*DOCUMENT PASSAGE*
++++++

The only limitation imposed by the defragmentation implementation in NTFS is that paging
files and NTFS log files cannot be defragmented.
Dynamic Partitioning
The NTFS driver allows users to dynamically resize any partition, including the system
partition, either shrinking or expanding it (if enough space is available). Expanding a partition is
easy if enough space exists on the disk and is performed through the
FSCTL_EXPAND_VOLUME file system control code. Shrinking a partition is a more
complicated process, because it requires moving any file system data that is currently in the area
to be thrown away to the region that will still remain after the shrinking process (a mechanism
similar to defragmentation). Shrinking is implemented by two components: the shrinking engine
and the file system driver.

++++++

*LISTED ENTRIES*
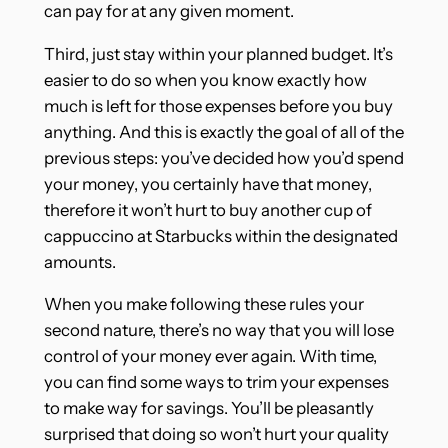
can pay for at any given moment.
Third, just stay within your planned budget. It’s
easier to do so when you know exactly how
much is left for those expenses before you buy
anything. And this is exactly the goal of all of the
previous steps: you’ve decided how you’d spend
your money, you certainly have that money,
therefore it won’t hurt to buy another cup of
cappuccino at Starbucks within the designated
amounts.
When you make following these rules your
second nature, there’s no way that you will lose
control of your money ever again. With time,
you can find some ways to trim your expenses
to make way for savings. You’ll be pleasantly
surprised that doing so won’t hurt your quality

++++++

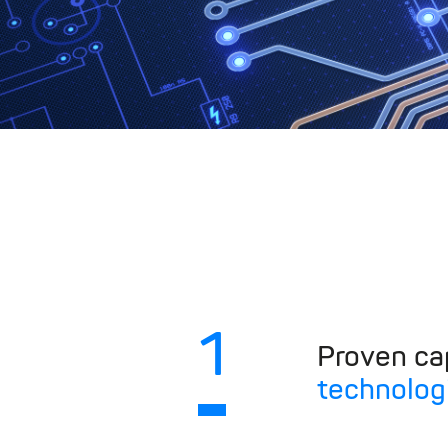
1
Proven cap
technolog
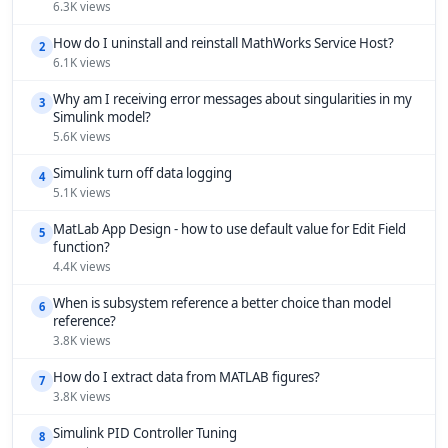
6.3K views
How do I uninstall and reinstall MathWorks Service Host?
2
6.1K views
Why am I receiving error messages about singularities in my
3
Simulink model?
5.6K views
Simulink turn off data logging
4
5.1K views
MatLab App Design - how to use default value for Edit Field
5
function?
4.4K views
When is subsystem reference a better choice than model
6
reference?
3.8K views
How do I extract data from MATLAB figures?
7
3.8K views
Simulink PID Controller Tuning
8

++++++

*DESCRIPTION OF THE TASK*
Transcribe the NTFS passage on defragmentation and dynamic partitioning above in full, word for word.

*TASK RESPONSE*
The only limitation imposed by the defragmentation implementation in NTFS is that paging
files and NTFS log files cannot be defragmented.
Dynamic Partitioning
The NTFS driver allows users to dynamically resize any partition, including the system
partition, either shrinking or expanding it (if enough space is available). Expanding a partition is
easy if enough space exists on the disk and is performed through the
FSCTL_EXPAND_VOLUME file system control code. Shrinking a partition is a more
complicated process, because it requires moving any file system data that is currently in the area
to be thrown away to the region that will still remain after the shrinking process (a mechanism
similar to defragmentation). Shrinking is implemented by two components: the shrinking engine
and the file system driver.